A Morning Menu of LAF-Style Food News and Stories to Begin Your Day
HAPPY NATIONAL CHOCOLATE SOUFFLE DAY!
5 America’s Classics Named for 2015
The five winners of the annual America’s Classic Award were just named by the James Beard Foundation. They are Archie Waeside of Le Mars, Iowa (“a citadel of American beef cookery”), the Beaumont Inn of Harrodsburg, Kentucky (“serves Kentucky products with pride”), Guelaguetza of Los Angeles (“soulful Oaxacan food”), Sally Bell’s Kitchen of Richmond, Virginia (boxed lunches that “taste like someone’s grandmother made them”), and Sevilla Restaurant of NYC (“regulars flock for shrimp with green sauce, mariscada with hot garlic sauce, veal chops, and pitchers of sangria”). The awards are given to those restaurants that have “timeless appeal and are beloved for quality food that reflects the character of their community.” Congratulations all!
Two New Boston-Area Shake Shacks Opening Next Week
The third and fourth Boston-area Shake Shacks will be open next week. On Sunday, Shake Shack will open in the town of Dedham, southwest of Boston, at Legacy Place. That’ll be followed on Monday by a new Shack at 234-236 Newbury Street in Boston. The plan is to open ten Shake Shacks a year in the U.S., with an eventual goal of reaching 450 total Shake Shacks. Our elementary school math tells us that would take 40 years, so they must intend to eventually pick up the pace.

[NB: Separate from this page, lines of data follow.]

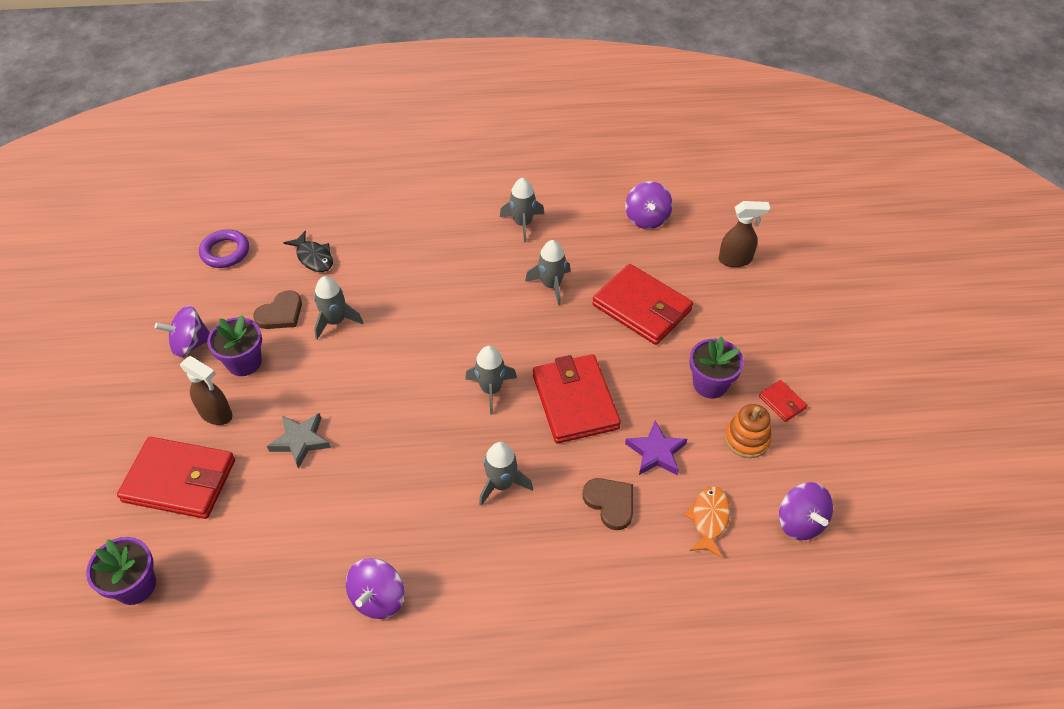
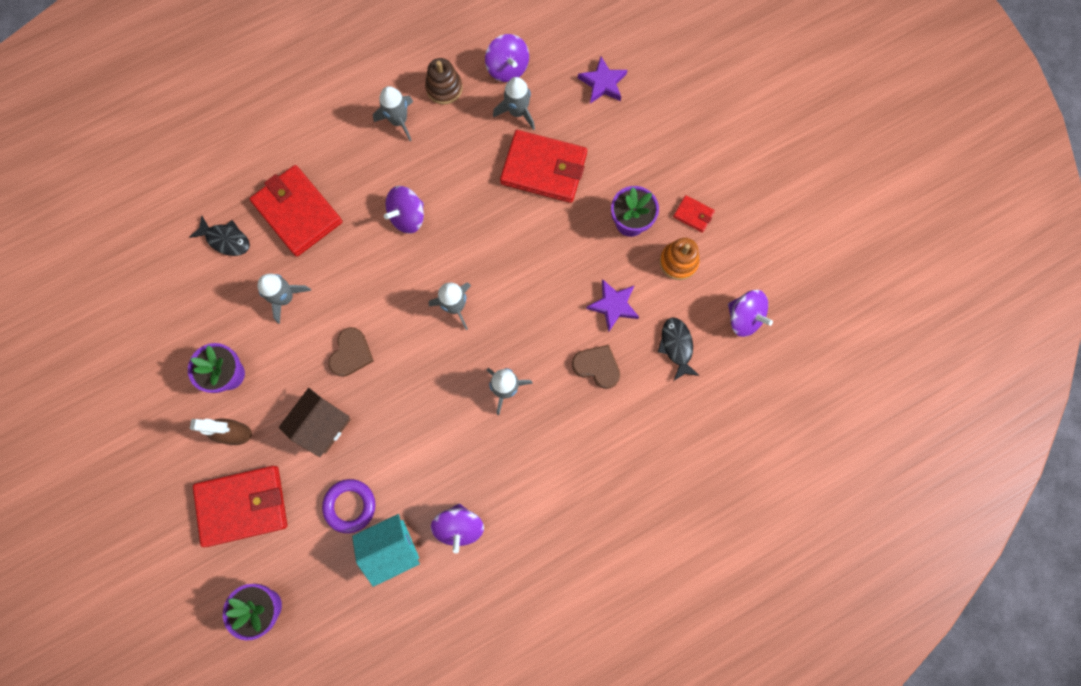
camera: 25 degrees left, 25 degrees up
purple spinning top [155,306,210,357] -> purple spinning top moved to [384,186,424,234]
purple ring [199,229,249,268] -> purple ring moved to [322,479,375,533]
brown heart [253,290,302,329] -> brown heart moved to [328,327,373,377]
grey star [267,413,331,469] -> brown house [279,388,351,457]
grey rocket [525,240,571,306] -> grey rocket moved to [493,77,535,130]
red wallet [533,354,621,443] -> red wallet moved to [250,165,342,257]
orange fish [684,486,730,558] -> black fish [658,318,700,381]
brown spray bottle [719,201,770,267] -> purple star [578,57,627,104]
none -> turquoise house [352,514,420,587]
none -> brown stacking toy [425,58,463,104]

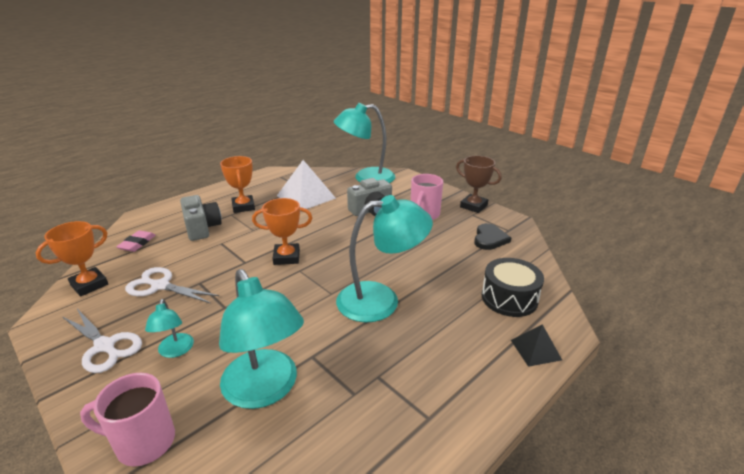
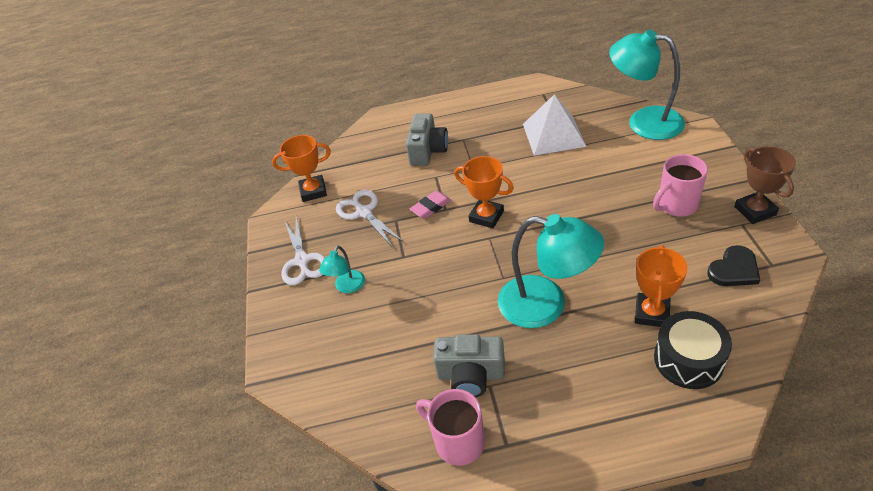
camera: 40 degrees right, 15 degrees up
pink mug [80,373,175,467] -> pink mug moved to [416,389,485,466]
pink eraser [116,230,156,252] -> pink eraser moved to [410,191,451,219]
turquoise lamp [219,269,304,409] -> none
orange trophy [220,156,255,213] -> orange trophy moved to [635,245,688,327]
grey camera [347,178,392,216] -> grey camera moved to [433,334,505,397]
black pyramid [511,324,562,367] -> none

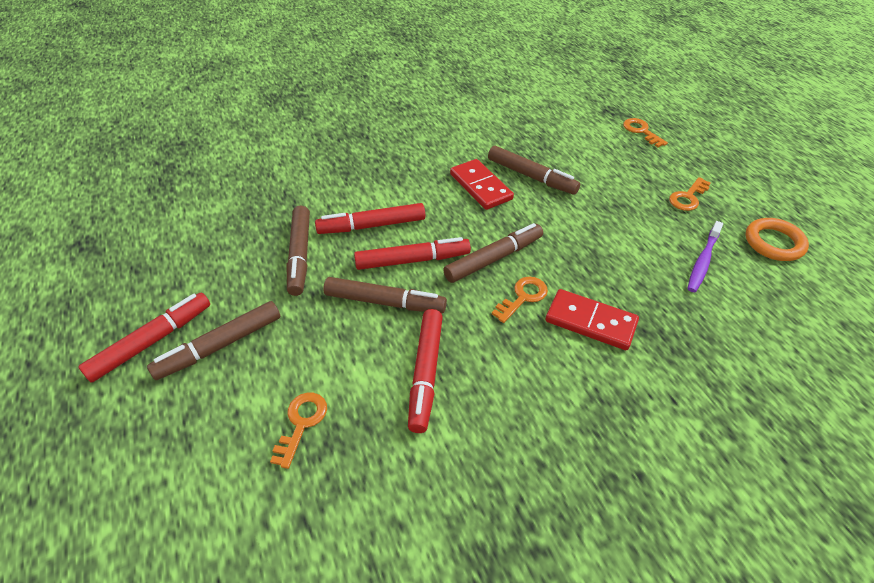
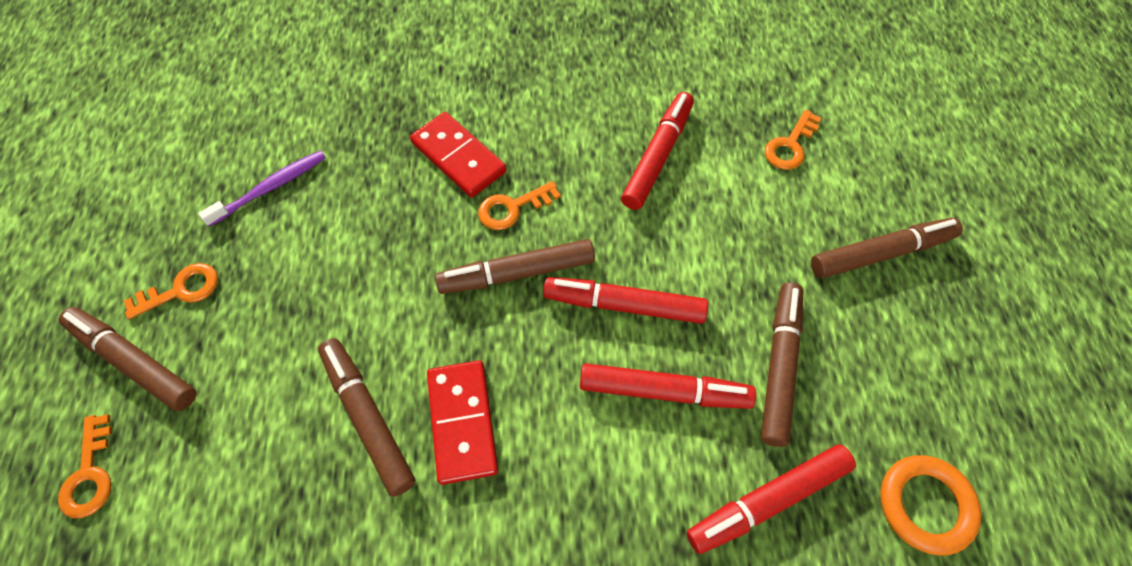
camera: 160 degrees left, 15 degrees up
red marker [78,293,210,383] -> red marker moved to [687,444,856,554]
brown marker [323,277,447,313] -> brown marker moved to [59,307,196,411]
orange ring [745,218,809,261] -> orange ring moved to [880,455,982,556]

KC Star Reviews Snead’s in Belton
Bill Snead built the brick pit and opened for business in the fall of 1956. He used 100% hickory in that pit, turning out superb versions of ribs, brisket, pulled pork, and, perhaps most notably of all, luscious brownies, i.e., burnt ends. Bill Snead passed away in 1994 but the barbecue joint continues on under owner Sherry Siscoe. Ardie A. Davis writes about Snead’s for the Kansas City Star. He notes the meats are lightly smoke-seasoned, and all delicious, the fries are hand-cut, and the house sauce goes well with the pork.
Secret to Getting a No-Wait Seat at Al’s Breakfast of MPLS
As all fans of Al’s Breakfast of Minneapolis know, getting a seat at the minuscule eatery is not an easy proposition. There are 14 stools at the counter and it’s extremely popular. Vita.mn, a guide to the Twin Cities, has disclosed a little known secret about Al’s: get a bunch of your friends together to rent the place before it opens or after it closes for $150 plus the cost of your food. If you can put together a full house of 14 that comes to about $11 a head for the privilege of having the place to yourself and not waiting in line.